** Opening Recorded data block **

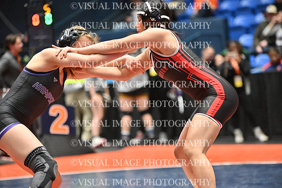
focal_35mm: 140
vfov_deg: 9.8
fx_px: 1097
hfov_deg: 14.7
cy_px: 94
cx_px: 141
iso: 6400
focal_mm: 140
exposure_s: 1/1000
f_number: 2.8
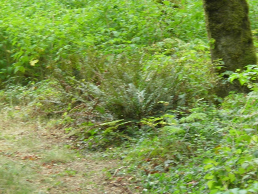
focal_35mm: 141
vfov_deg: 10.5
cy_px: 50
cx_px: 168
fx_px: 1051
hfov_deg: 14.0
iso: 80
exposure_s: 1/50
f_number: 3.9
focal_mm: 15.2
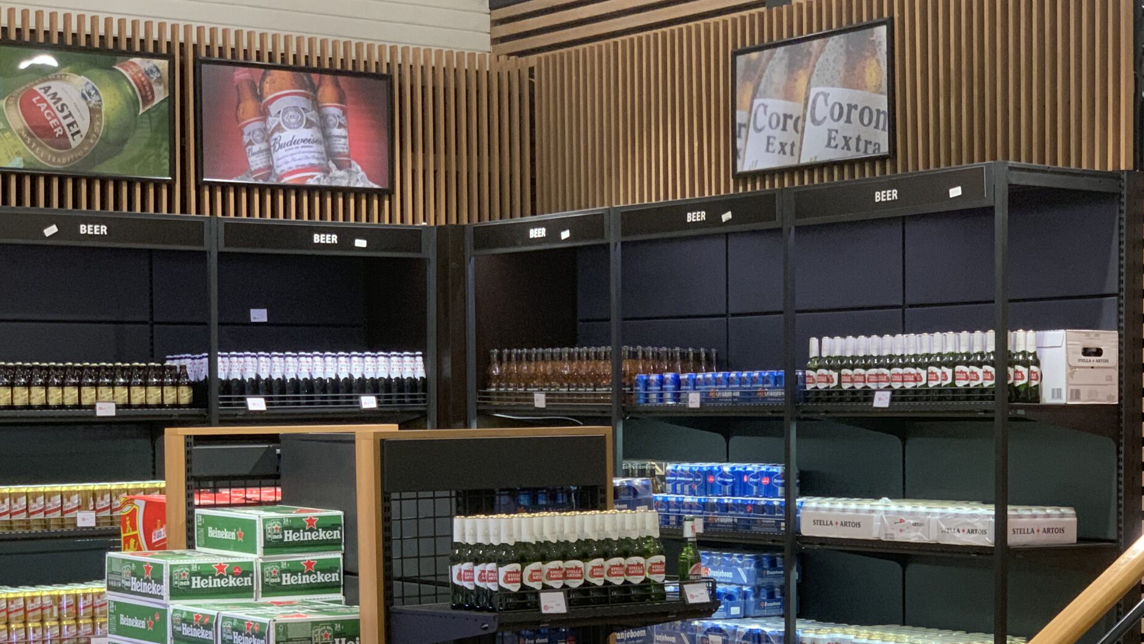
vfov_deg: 15.4
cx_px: 616
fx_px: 2366
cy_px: 509
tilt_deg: -1.1
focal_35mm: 78
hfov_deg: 27.2
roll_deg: +0.4
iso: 160
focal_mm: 6
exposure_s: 1/50
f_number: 2.4
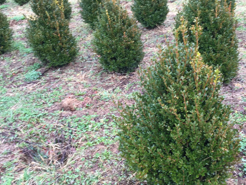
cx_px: 144
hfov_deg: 41.9
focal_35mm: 45
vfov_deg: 32.1
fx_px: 320
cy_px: 80
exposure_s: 1/60
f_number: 2.2
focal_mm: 4.15
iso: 32
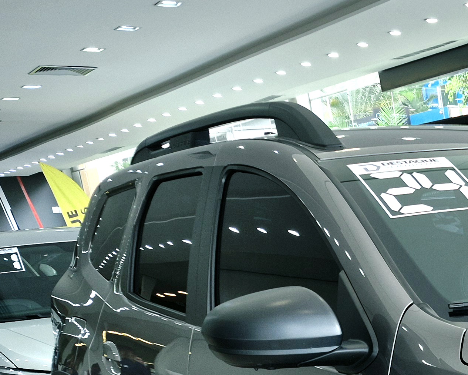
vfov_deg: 20.0
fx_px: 983
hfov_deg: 22.8
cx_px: 663
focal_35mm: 71
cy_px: 474
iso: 25
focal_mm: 5.4
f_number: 1.8
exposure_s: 1/120
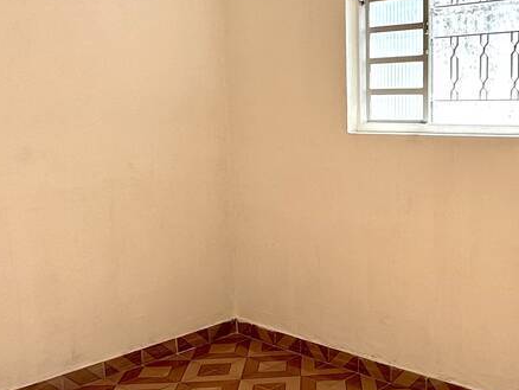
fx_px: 690
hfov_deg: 40.1
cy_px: 167
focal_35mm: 46
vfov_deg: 31.5
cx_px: 386
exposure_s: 1/144
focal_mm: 2.22
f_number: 2.2
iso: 40
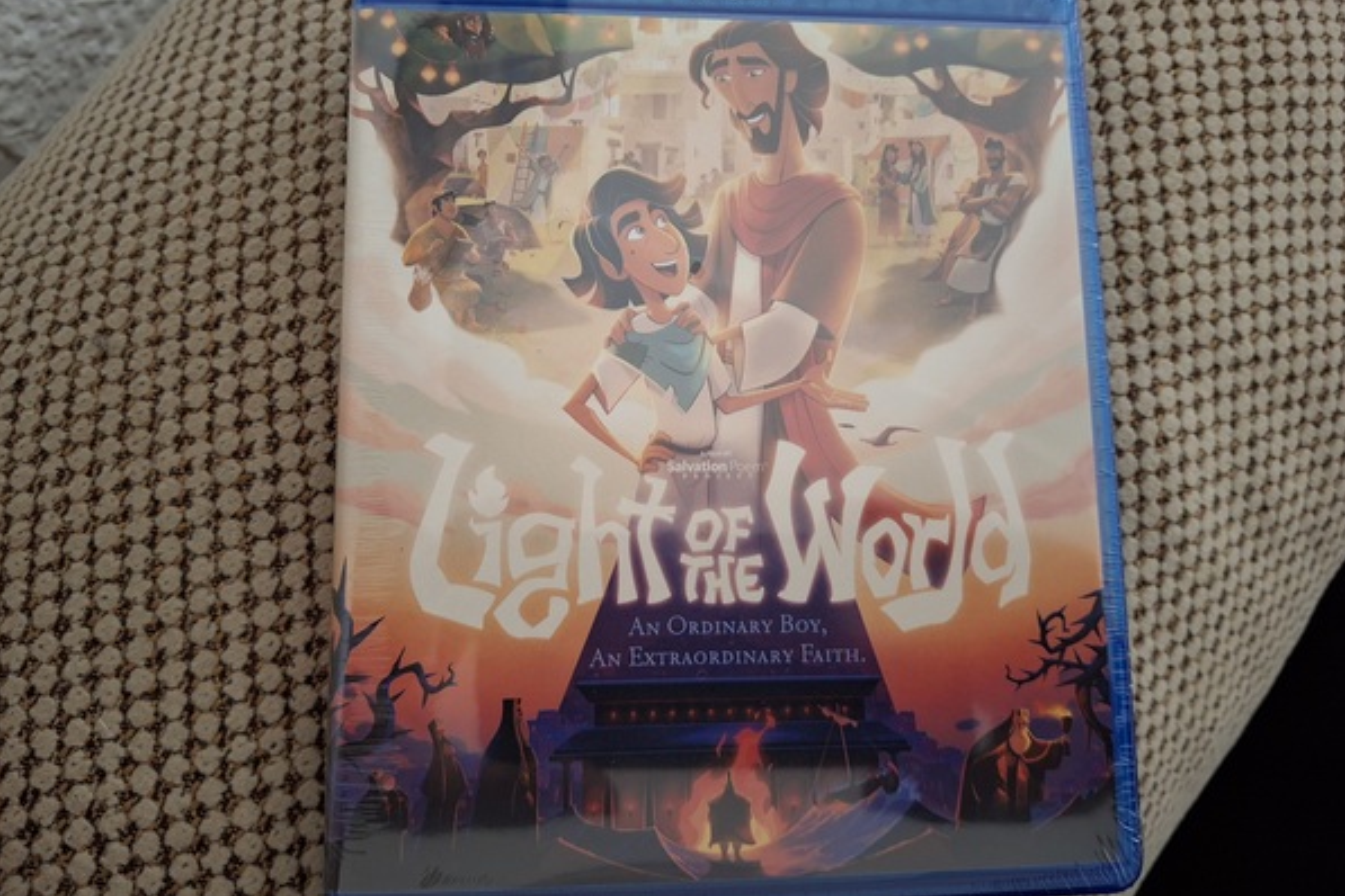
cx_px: 674
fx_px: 1009
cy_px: 404
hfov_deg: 67.4
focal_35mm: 27
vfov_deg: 47.9
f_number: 1.8
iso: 500
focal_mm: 4.69
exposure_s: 1/25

** Closing Recorded data block **

Give back exactly the lines from the top of the records to the line containing "focal_35mm: 27", both included, and no pictures.

* **Expected answer**:
focal_35mm: 140
vfov_deg: 9.8
fx_px: 1097
hfov_deg: 14.7
cy_px: 94
cx_px: 141
iso: 6400
focal_mm: 140
exposure_s: 1/1000
f_number: 2.8
focal_35mm: 141
vfov_deg: 10.5
cy_px: 50
cx_px: 168
fx_px: 1051
hfov_deg: 14.0
iso: 80
exposure_s: 1/50
f_number: 3.9
focal_mm: 15.2
vfov_deg: 15.4
cx_px: 616
fx_px: 2366
cy_px: 509
tilt_deg: -1.1
focal_35mm: 78
hfov_deg: 27.2
roll_deg: +0.4
iso: 160
focal_mm: 6
exposure_s: 1/50
f_number: 2.4
cx_px: 144
hfov_deg: 41.9
focal_35mm: 45
vfov_deg: 32.1
fx_px: 320
cy_px: 80
exposure_s: 1/60
f_number: 2.2
focal_mm: 4.15
iso: 32
vfov_deg: 20.0
fx_px: 983
hfov_deg: 22.8
cx_px: 663
focal_35mm: 71
cy_px: 474
iso: 25
focal_mm: 5.4
f_number: 1.8
exposure_s: 1/120
fx_px: 690
hfov_deg: 40.1
cy_px: 167
focal_35mm: 46
vfov_deg: 31.5
cx_px: 386
exposure_s: 1/144
focal_mm: 2.22
f_number: 2.2
iso: 40
cx_px: 674
fx_px: 1009
cy_px: 404
hfov_deg: 67.4
focal_35mm: 27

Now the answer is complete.